> YOUR GOAL
State how many of the lines below contain the string "поштової", treating uppercase and lowercase letters as distinct. Give only the number.
--------
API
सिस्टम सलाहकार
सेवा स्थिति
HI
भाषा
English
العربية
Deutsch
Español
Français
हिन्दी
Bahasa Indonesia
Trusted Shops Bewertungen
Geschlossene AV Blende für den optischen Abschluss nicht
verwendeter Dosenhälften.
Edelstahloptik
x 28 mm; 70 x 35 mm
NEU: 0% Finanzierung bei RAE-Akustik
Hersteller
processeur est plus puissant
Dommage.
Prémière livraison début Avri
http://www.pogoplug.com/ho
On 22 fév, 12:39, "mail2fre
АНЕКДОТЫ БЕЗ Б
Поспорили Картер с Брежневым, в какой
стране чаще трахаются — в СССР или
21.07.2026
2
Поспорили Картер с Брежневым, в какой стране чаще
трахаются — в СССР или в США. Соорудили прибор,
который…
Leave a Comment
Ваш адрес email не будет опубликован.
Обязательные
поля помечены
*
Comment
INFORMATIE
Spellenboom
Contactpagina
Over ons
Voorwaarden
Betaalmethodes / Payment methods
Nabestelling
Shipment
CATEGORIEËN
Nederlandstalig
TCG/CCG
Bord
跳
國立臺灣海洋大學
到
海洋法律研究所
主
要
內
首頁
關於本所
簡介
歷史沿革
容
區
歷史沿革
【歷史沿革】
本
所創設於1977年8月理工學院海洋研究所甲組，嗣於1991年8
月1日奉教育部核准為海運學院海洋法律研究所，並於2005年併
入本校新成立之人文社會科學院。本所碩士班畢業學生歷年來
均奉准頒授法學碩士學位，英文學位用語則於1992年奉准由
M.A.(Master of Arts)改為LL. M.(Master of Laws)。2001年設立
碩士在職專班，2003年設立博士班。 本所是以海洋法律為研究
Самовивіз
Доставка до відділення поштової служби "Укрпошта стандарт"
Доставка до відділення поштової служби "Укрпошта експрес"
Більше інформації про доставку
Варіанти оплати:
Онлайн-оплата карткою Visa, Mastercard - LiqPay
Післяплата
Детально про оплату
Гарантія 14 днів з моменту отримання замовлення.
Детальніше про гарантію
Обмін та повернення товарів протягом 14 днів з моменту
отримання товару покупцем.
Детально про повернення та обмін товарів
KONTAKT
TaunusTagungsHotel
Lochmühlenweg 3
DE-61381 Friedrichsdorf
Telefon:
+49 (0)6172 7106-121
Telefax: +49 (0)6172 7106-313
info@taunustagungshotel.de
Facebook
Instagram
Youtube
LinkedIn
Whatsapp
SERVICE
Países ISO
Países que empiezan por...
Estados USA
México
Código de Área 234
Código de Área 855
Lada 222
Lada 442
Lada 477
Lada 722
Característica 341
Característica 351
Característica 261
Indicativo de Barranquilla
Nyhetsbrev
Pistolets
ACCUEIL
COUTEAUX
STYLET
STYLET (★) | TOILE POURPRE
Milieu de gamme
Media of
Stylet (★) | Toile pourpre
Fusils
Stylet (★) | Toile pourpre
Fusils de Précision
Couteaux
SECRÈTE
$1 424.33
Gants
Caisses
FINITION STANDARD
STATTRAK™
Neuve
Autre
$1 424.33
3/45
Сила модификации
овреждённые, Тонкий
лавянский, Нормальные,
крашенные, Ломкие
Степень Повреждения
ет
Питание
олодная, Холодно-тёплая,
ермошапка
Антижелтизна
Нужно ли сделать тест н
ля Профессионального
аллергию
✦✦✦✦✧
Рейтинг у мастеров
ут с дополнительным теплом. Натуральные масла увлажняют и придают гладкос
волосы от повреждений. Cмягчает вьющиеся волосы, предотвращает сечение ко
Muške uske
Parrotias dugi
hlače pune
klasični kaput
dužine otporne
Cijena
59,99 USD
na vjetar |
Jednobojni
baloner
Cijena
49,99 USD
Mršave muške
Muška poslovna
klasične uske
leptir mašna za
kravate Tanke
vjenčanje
--------
> EXERCISE RESULT
2